John Bell Keeble (May 13, 1868 - October 10, 1929) was an American attorney and academic administrator. He represented the Louisville and Nashville Railroad for 28 years, and he served as the dean of the Vanderbilt University Law School from 1915 to 1929.

==Early life==
John Bell Keeble was born on May 13, 1868, in Murfreesboro, Tennessee. His father, Edwin Augustus Keeble, served in the Congress of the Confederate States during the Confederate States of America, and his maternal grandfather, John Bell, served as a United States congressman and senator.

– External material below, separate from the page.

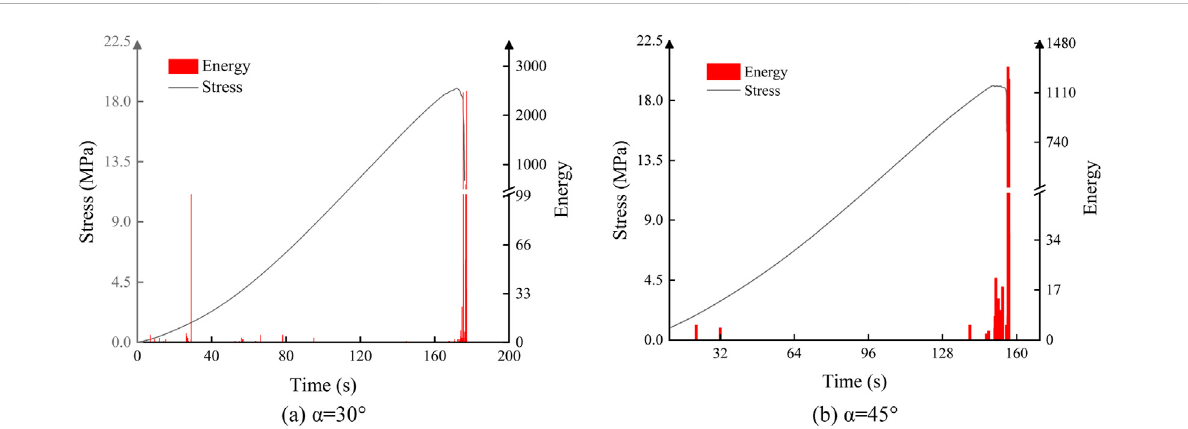
rock specimen with fracture angles were as follows.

Keeble was educated at the Montgomery Bell Academy in Nashville, and he graduated from Vanderbilt University, where he earned a bachelor of laws in 1888. When Chancellor Landon Garland invited John Sherman to speak on campus, Keeble led a pro-Confederate protest to the sound of Dixie.

==Career==
Keeble began his career as an attorney in Nashville in 1889. He first worked alongside attorney Edwin E. Barthwell. He was also Nashville's city attorney from 1895 to 1897. In 1907, he co-founded Keeble and Seay with Edward T. Seay. It later became Keeble, Seay, Stockwell and Keeble.

Keeble represented the Louisville and Nashville Railroad from 1901 to 1929. He testified before the United States Supreme Court.

Keeble was the dean of the Vanderbilt University Law School from 1915 to 1929.

==Personal life and death==
Keeble was married to Emmie Frazer; they had four sons (including architect Edwin A. Keeble) and two daughters (including Cornelia Keeble Ewing). They resided at 2114 West End Avenue in Nashville. Keeble was active in the Immanuel Baptist Church and the Monteagle Sunday School Assembly.

Keeble died of a heart attack on October 10, 1929, in Nashville, and he was buried in the Mount Olivet Cemetery.